**** PAGE EXTRACT

Lol, the shinobi world got trolled by Tobi, *twice*


----------



## DUNGEON (Jun 16, 2012)

Ice Cream said:


> diffuses at once after compressing."
> 
> While they were alone in his introduction zetsu's personalities had a debate on whether or not tobi could join.



looking at the page it seems like zetsu is talking to someone else and tobi is trying to be a baby trying to get inside.
according to me they are causing a drama so that other akatsuki members except Pain couldnt figure out that Tobi is the leader in disguise.or it would cause havoc.we know deidara was still fighting during that time.and to be exact this conversation was somewhat serious.we all know zetsu knew from the start that he is something of the level of madara as he carries same stuff as zetsu


----------



## Shaz (Jun 16, 2012)

Ice Cream said:


> diffuses at once after compressing."
> 
> While they were alone in his introduction zetsu's personalities had a debate on whether or not tobi could join.




Zetsu has two different personalities. We know Tobi has some sort of Zetsu implant on his arm when he fought Minato as it almost melted off. Thus being two different entities, perhaps one knew about his real identity, whilst the other didn't.

That still doesn't over rule his reasons to act stupid. Tobi still must have told him everything to be able to use him as an army later, and also seeing that Zetsu still knew he wasn't Madara as implied when he continued to call him Tobi after he had taken up Madara's name as his identity.

He still trusted Zetsu to record fights for him, thus risking his cover. This implies Zetsu knew that he wasn't just an ordinary member, however it could of been he found out after he had joined Akatsuki.


----------



## Lord Valgaav (Jun 16, 2012)

For shits and giggles.


----------



## Shaz (Jun 16, 2012)

In short, Tobi is a baus and a troll and a fucking baus.


----------



## Kronin (Jun 16, 2012)

********

▸ WHAT IS EXPECTED: Carry on the forum thread about Tobi and Zetsu from its final line, writing the post that follows the "Kronin (Jun 16, 2012)" header.

**** PROVIDED RECORDS

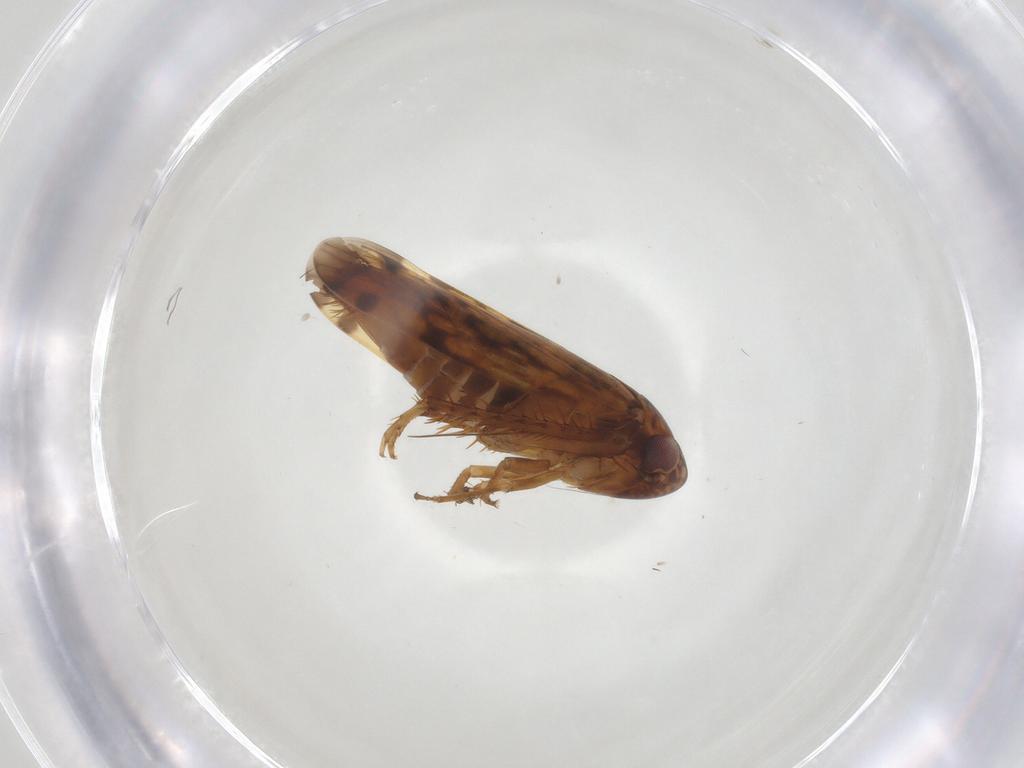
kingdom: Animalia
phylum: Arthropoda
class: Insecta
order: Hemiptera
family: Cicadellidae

********
**** PROVIDED RECORDS

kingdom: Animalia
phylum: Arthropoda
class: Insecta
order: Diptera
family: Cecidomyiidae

********

▸ EXPECTED ANSWER:
The question of the thread is the result of our superficial look of the personality of Tobi pre-reveleation as mastermind behind the Akatsuki: when usually we talk about him, we indicate him like the "funny Tobi" or the "good boy", but actually that Tobi is not acting truly different from the "real" Tobi.

Tobi is a character really interesting IMO, a villain capabe to recognize the virtues of his opponents and make honest appraisals (maybe with the exception of his current fight against Naruto) but at the same time also an endless manipulator of allies and enemies. He don't only misleads but manages to lead the people around him to act according to his intentions and without them realizing it (Nagato, Konan, Sasuke, the Akatsuki, the Alliance, Kirikagure, Konoha, maybe also Kisame and the same Madara, everyone in this list was a victim of him...)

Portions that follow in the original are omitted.